[Collected data entries]
___
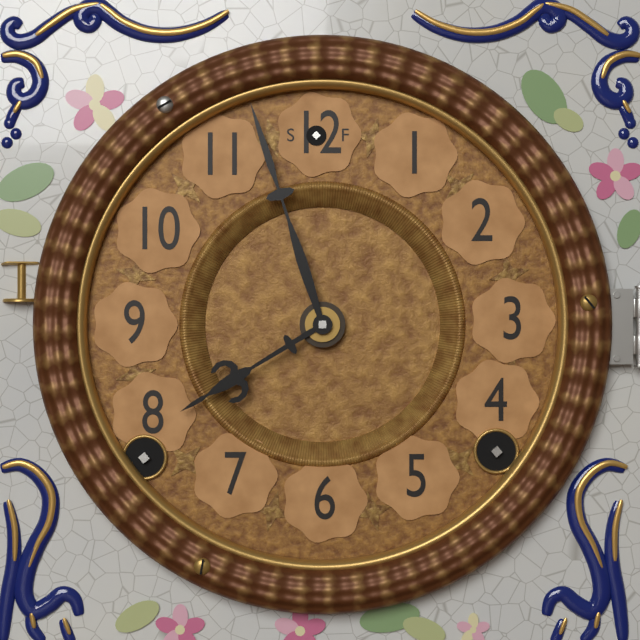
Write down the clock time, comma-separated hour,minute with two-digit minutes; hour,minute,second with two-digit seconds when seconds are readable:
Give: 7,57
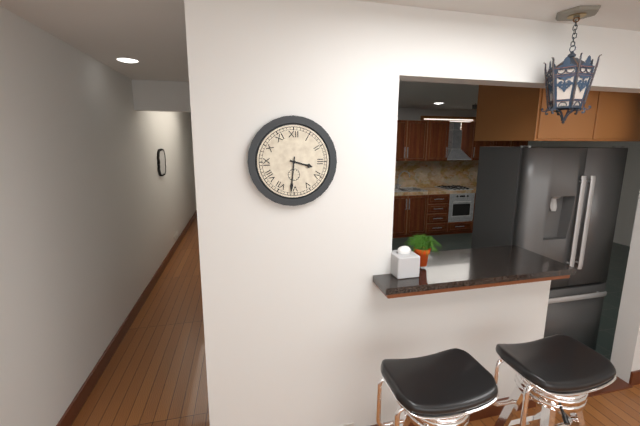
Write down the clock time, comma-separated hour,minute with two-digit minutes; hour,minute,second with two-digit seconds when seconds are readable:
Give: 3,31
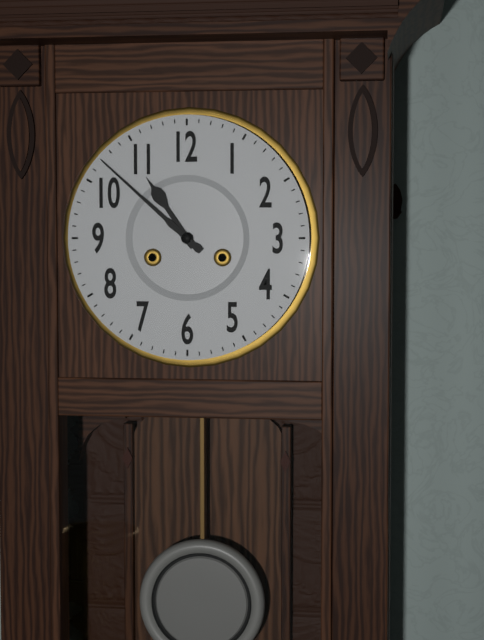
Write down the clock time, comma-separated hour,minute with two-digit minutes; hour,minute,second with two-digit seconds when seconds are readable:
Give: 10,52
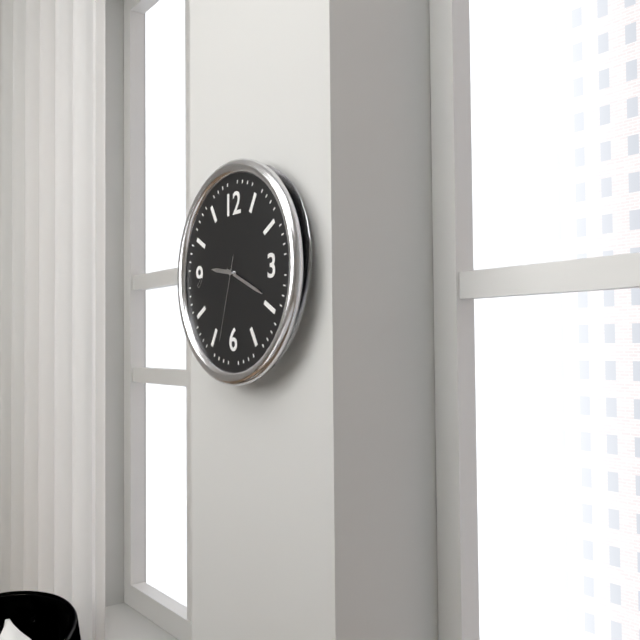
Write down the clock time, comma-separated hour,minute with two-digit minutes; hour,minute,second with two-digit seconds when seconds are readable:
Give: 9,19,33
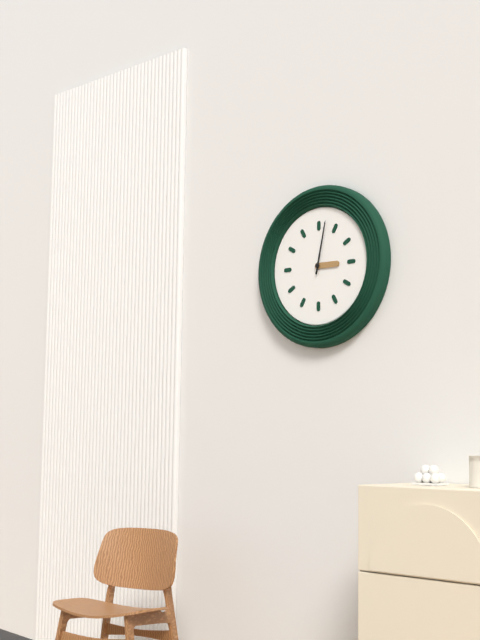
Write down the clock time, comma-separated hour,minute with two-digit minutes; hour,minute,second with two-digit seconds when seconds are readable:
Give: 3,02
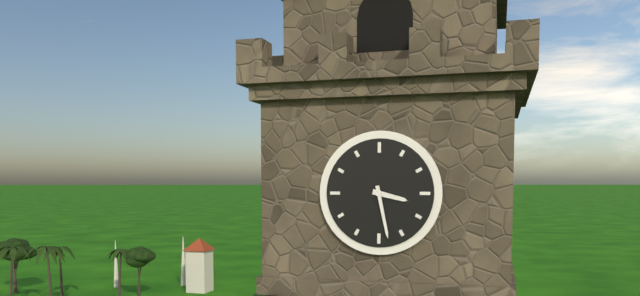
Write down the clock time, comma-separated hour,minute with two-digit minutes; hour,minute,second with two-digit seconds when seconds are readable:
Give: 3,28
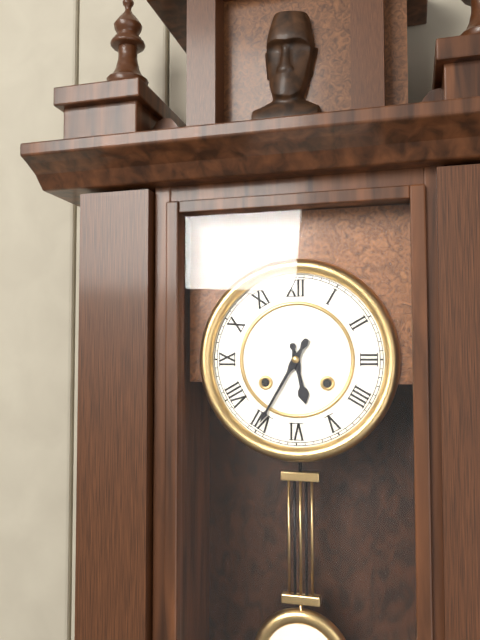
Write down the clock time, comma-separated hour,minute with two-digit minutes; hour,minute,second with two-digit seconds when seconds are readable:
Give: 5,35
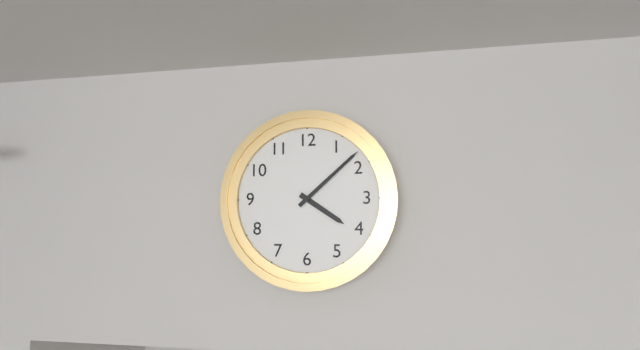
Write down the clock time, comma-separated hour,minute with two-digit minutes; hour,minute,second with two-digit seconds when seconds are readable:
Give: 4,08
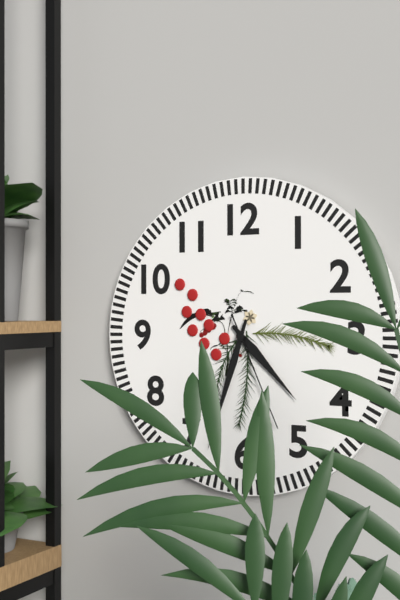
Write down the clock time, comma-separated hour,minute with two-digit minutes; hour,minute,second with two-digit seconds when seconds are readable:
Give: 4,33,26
___
Set problem:
Return every line of the data above word for word, omitting the pictures.

Reply:
Write down the clock time, comma-separated hour,minute with two-digit minutes; hour,minute,second with two-digit seconds when seconds are readable:
Give: 7,57
Write down the clock time, comma-separated hour,minute with two-digit minutes; hour,minute,second with two-digit seconds when seconds are readable:
Give: 3,31
Write down the clock time, comma-separated hour,minute with two-digit minutes; hour,minute,second with two-digit seconds when seconds are readable:
Give: 10,52
Write down the clock time, comma-separated hour,minute with two-digit minutes; hour,minute,second with two-digit seconds when seconds are readable:
Give: 9,19,33
Write down the clock time, comma-separated hour,minute with two-digit minutes; hour,minute,second with two-digit seconds when seconds are readable:
Give: 3,02
Write down the clock time, comma-separated hour,minute with two-digit minutes; hour,minute,second with two-digit seconds when seconds are readable:
Give: 3,28
Write down the clock time, comma-separated hour,minute with two-digit minutes; hour,minute,second with two-digit seconds when seconds are readable:
Give: 5,35
Write down the clock time, comma-separated hour,minute with two-digit minutes; hour,minute,second with two-digit seconds when seconds are readable:
Give: 4,08
Write down the clock time, comma-separated hour,minute with two-digit minutes; hour,minute,second with two-digit seconds when seconds are readable:
Give: 4,33,26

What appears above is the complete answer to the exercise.